Astronomer Sir William Herschel gets the credit for discovering, in March 1781, that Uranus was in fact a planet and not a star, as other astronomers had thought. Herschel also served as King George III’s official Court Astronomer, became president of the Royal Astronomical Society, and identified thousands of star clusters. But Herschel’s younger sister Caroline, born a dozen years after her brother, was also a seriously accomplished astronomer. As a young woman, she moved from her family’s home in Hanover to join her brother in England.

The two siblings shared a love of music and science, and Caroline worked as her brother’s assistant, providing technical support for the telescopes he built.
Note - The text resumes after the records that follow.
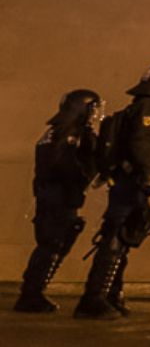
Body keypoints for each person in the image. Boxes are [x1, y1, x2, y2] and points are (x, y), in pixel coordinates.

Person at [75, 65, 150, 320]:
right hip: (130, 180)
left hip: (122, 178)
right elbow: (142, 142)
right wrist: (149, 173)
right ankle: (94, 298)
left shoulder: (135, 106)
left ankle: (111, 293)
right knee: (117, 235)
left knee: (123, 234)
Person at [15, 89, 102, 313]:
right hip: (60, 196)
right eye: (93, 109)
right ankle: (32, 294)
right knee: (53, 244)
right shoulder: (69, 132)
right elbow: (65, 166)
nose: (96, 114)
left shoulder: (55, 131)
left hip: (50, 195)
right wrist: (86, 173)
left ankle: (33, 291)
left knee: (52, 242)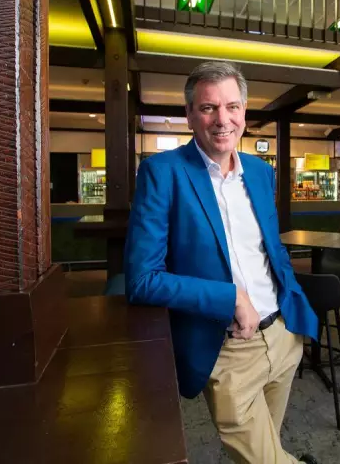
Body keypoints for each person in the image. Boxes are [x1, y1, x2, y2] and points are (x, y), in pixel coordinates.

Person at [125, 61, 320, 464]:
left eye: (232, 106)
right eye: (208, 107)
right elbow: (142, 279)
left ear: (244, 112)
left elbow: (272, 250)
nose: (222, 119)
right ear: (189, 115)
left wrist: (293, 312)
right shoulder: (163, 172)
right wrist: (229, 297)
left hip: (283, 338)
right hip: (229, 351)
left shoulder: (261, 172)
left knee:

She also was the first woman to be credited as the discoverer a comet (it’s called Comet C/1786 P1) and, after King George III began paying her, the first female scientist to ever be paid for her work. Caroline was awarded a Gold Medal from London’s Royal Astronomical Society and a Gold Medal for Science from Prussia’s King Frederick William IV.

8. The Wright Siblings

Wilbur Wright and his sister, Katherine.
A photo of Wilbur and Katherine Wright in 1909.
Historica Graphica Collection/Heritage Images/Getty Images

We know that Wilbur and Orville Wright were the inventors of the first successful airplane. But Katharine, the Wright brothers’ youngest sibling, played a huge role in facilitating her brothers’ aviation success. After graduating from Oberlin, Katharine worked as a Latin teacher in Dayton, Ohio. Although she wasn’t an engineer, she frequently corresponded with her brothers when they were in Kitty Hawk, North Carolina, testing airplane prototypes. The brothers bounced ideas off of her, and she gave them emotional support and encouragement when they worried that flight simply wasn’t possible. Katharine also helped run her brothers’ bicycle company, which provided the funds that the brothers used to finance their airplane experiments.

Additionally, Katharine played an integral role in publicizing the Wright Brothers’ success, encouraging them to give speeches and do public flight demonstrations. Katharine even learned French, so she could hobnob with European royalty and aristocracy, spreading the word of her brothers’ aeronautical achievement.

9. Harriet and Catharine Beecher

Harriet Beecher Stowe
Though most of the world knows Harriet Beecher Stowe, her sister, Catharine, made tremendous strides for women's education.
Culture Club/Getty Images

Harriet Beecher Stowe's famous novel Uncle Tom’s Cabin was a landmark piece of work for the anti-slavery movement, but she also had 12 siblings, many of whom also worked tirelessly for causes like abolitionism and women’s suffrage. Catharine, the oldest sibling, was passionate about seeing young girls become educated, and she opened the Hartford Female Seminary in Hartford, Connecticut, in 1824. Working from textbooks she wrote herself, Catharine taught groups of young girls everything from philosophy and art to chemistry and algebra. During her life, she opened schools in Ohio, Wisconsin, Iowa, and Illinois.

10. The Brontë Sisters

Anne, Emily, and Charlotte Bronte
Anne, Emily, and Charlotte Bronte
Rischgitz/Getty Images

Decades before J.R.R. Tolkien would create Middle-Earth, Charlotte, Emily, and Anne Brontë wrote stories together in childhood that revolved around fantasy worlds with names like Angria and Gondal. After a brief separation when they reached young adulthood, the sisters eventually reunited in 1845, following the death of their aunt Elizabeth, and began writing together once again. The next year, they published a book of poems under pen names titled Poems by Currer, Ellis and Acton Bell. Soon, each sister would write her own defining work: Charlotte published Jane Eyre in 1847, while Emily penned Wuthering Heights the same year, and in 1848, Anne Brontë published The Tenant of Wildfell Hall.